Dr. Hatfield has also co-convened the Caribbean and Atlantic Studies (CAST) Working Group since 2017. Along with 20 other Center-sponsored Humanities Working Groups, CAST invites both professors and students to come together and discuss research-related paper proposals, practice for upcoming conferences, workshop articles, and more. Dr. Hatfield remarks, "CAST has for many years served as a really helpful community where I could try out my ideas as I developed them and present initial drafts of research."

For scholars, Working Groups like CAST are indispensable. While it's a common misconception that academics work alone–plugging away at their keyboards day and night, only rising on occasion to drop Yoda-esque insights on the rest of us–research that truly satisfies is collaborative. It is born from rigorous seminar discussions, refined in conferences, subjected to peer review and critique, and polished during revision. Even after publication, research continues to evolve as readers engage with it, countering or building on its claims.

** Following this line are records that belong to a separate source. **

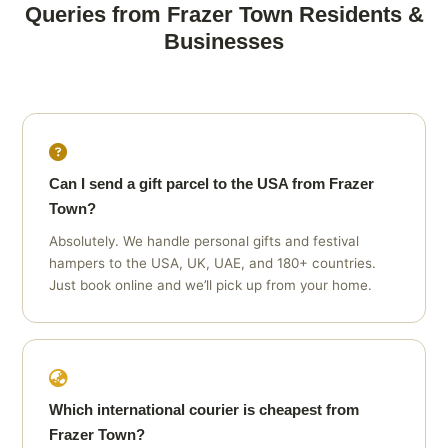
Queries from Frazer Town Residents &
Businesses
Can I send a gift parcel to the USA from Frazer
Town?
Absolutely. We handle personal gifts and festival
hampers to the USA, UK, UAE, and 180+ countries.
Just book online and we’ll pick up from your home.
Which international courier is cheapest from
Frazer Town?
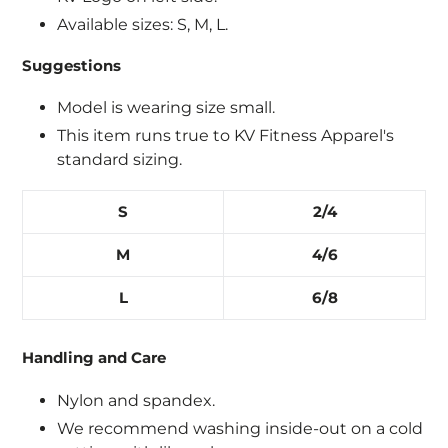
Available sizes: S, M, L.
Suggestions
Login required
Model is wearing size small.
This item runs true to KV Fitness Apparel's
Log in to your account to add products to
standard sizing.
your wishlist and view your previously saved
items.
S
2/4
Login
M
4/6
L
6/8
Handling and Care
Nylon and spandex.
We recommend washing inside-out on a cold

Dr. Hatfield's compelling narrative encourages us to move beyond accounts that limit the development of American political identities to the Age of Revolutions (1775-1848). She explains "definitions of citizenship" in the new nations that emerged from independence wars had "roots in the colonial period" and, in particular, the "clashes that happened in the Caribbean." 

With its colliding polities and peoples, studying the Caribbean during the colonial period offers crucial insight into understanding questions regarding subjecthood, the colonial precursor of citizenship. What did it mean to be a subject of the British Empire or a vassal of the Spanish Crown? Who participated? And what protections, if any, did monarchs guarantee? Dr. Hatfield's research demonstrates that subjecthood was not predetermined but disputed and variable.

Rival empires developed different criteria for political membership, and in the Caribbean, colonies with competing grounds for belonging lay close to one another. People seeking an alternative legal regime might find several nearby. For the Spanish, the original colonizers of the region, adherence to Catholicism remained the paramount precondition for political subjecthood. But for the English, who emerged in the seventeenth century as prominent contenders in the race to colonize the Caribbean, Dr. Hatfield asserts that race became a "crucial determinant of subject identity."

To legitimize their involvement in the trafficking of human beings, English and Dutch enslavers imposed racial hierarchies that associated Blackness with an inferior status. This dehumanization enabled them to assuage themselves of wrongdoing and view enslaved Africans as objects to be bought and sold.  

As the British Empire rose to become a formidable trade and military power in the eighteenth century, it successfully imposed its notions of belonging onto the broader political landscape, and and their concept of race-based political belonging  "came to influence who was inside and outside the law of nations" in the 1700s and beyond. Dr. Hatfield is particularly interested in exploring how her findings relate to the early American republic. After gaining independence, former colonists attempted to shed their British identities and embrace American citizenship. However, the Revolution's ideals, so richly spelled out in the Declaration, rang hollow for many as racial distinctions first articulated in the British West Indies were codified in the policies and laws of the nascent republic. Dr. Hatfield's candid assessment of the origins and consequences of racial inequalities in the Caribbean and its lasting influences on the US exposes the limitations of American exceptionalism, challenging readers to confront its flawed history and calling on them to pursue its founding ideals.